Additionally, no practical public or driver safety argument has been made for outright banning owner-operators from California ports, said John Cutler, NASSTRAC's legal counsel. In fact, California leads the nation in safety with less than one fatality per 100 million miles, more than 20 percent below the national average. Currently, commercial drivers undergo stringent and federal inspections of their trucks and driving records. Companies cannot afford to contract with or employ unsafe or unreliable drivers due to liability and profitability concerns.

Mandating employee drivers will not eliminate the need for trucks to haul cargo out of the ports to railheads or distribution centers, nor does it affect the routes used by drivers to accomplish their deliveries, continues the letter. Existing law provides the DOT and local municipalities with the authority to set certain restrictions on routes for various reasons. AB 950 proves unnecessary under both driver and public safety arguments.

Some industry observers are concerned that this is also a significant overreach by the government. If the main concern is misclassification, as the proponents of AB 950 claim, then California should focus on existing and established enforcement mechanisms, said Cutler. Rather than address potential misclassification, this bill reaches too far in eliminating a class of drivers and small businesses that represent the dominate model for the drayage industry. Clear and uniform criteria for classifying independent contractors serve the interests of all parties. Elimination is a one-size-fits-all approach in a highly variable industry.

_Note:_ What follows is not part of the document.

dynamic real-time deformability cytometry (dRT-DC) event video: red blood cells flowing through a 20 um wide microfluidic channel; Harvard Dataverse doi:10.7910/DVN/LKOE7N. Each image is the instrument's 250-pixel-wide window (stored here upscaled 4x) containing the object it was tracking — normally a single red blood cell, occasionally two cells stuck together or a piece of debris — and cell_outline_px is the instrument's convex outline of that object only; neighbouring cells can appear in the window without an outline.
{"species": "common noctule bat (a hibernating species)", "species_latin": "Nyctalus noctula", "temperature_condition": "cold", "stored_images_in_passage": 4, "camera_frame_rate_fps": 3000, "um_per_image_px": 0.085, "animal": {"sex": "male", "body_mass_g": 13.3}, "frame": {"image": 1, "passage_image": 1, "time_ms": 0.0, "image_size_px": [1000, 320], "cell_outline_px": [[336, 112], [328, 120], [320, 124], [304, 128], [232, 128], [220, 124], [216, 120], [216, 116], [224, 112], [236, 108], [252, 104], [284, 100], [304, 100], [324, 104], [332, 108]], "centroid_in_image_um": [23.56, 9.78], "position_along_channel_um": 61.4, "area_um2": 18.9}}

There would also be a negative impact on California Port Activity, according to the letter. California already faces numerous challenges in maintaining its dominance in world trade with threats coming from other states and nations. The Gulf Region and East Coast states actively promote their ports as a cost-effective alternative to California ports. The widening of the Panama Canal and increased facility construction in Florida, Texas, Virginia, Washington and other coastal states along with Canada and Mexico provide cargo interests with a number of options. In addition, an anticipated drayage truck shortage in the coming years will be exacerbated by mandates like AB 950 that force a specific business model that results in higher, uncompetitive costs. According to a report by Dr. John Husing on the employee mandate in the San Pedro Bay ports, the cost of drayage would increase 167 percent over the current use of owner-operators. A second report by the Boston Consulting Group on the same mandate stated that annual drayage costs would rise by at least $500 million. Increased California costs and easier access to out-of-state ports will draw cargo from California ports resulting in lost jobs and tax revenue.

The fact of the matter is that an employee driver mandate proposed in AB 950 is preempted by federal law, stated Cutler. Federal law prohibits states from taking actions that impact the rates, routes, or services of trucking companies absent qualification under a specified 'safety exception.'" In August 2010, the U.S. District Court for the Central District of California reaffirmed its earlier finding in a case regarding the Port of Los Angeles Clean Trucks Program that the employee mandate does not meet the safety exception and is preempted by federal law. The same facts that led the District and Ninth Circuit Courts to reject that employee mandate would apply to AB 950.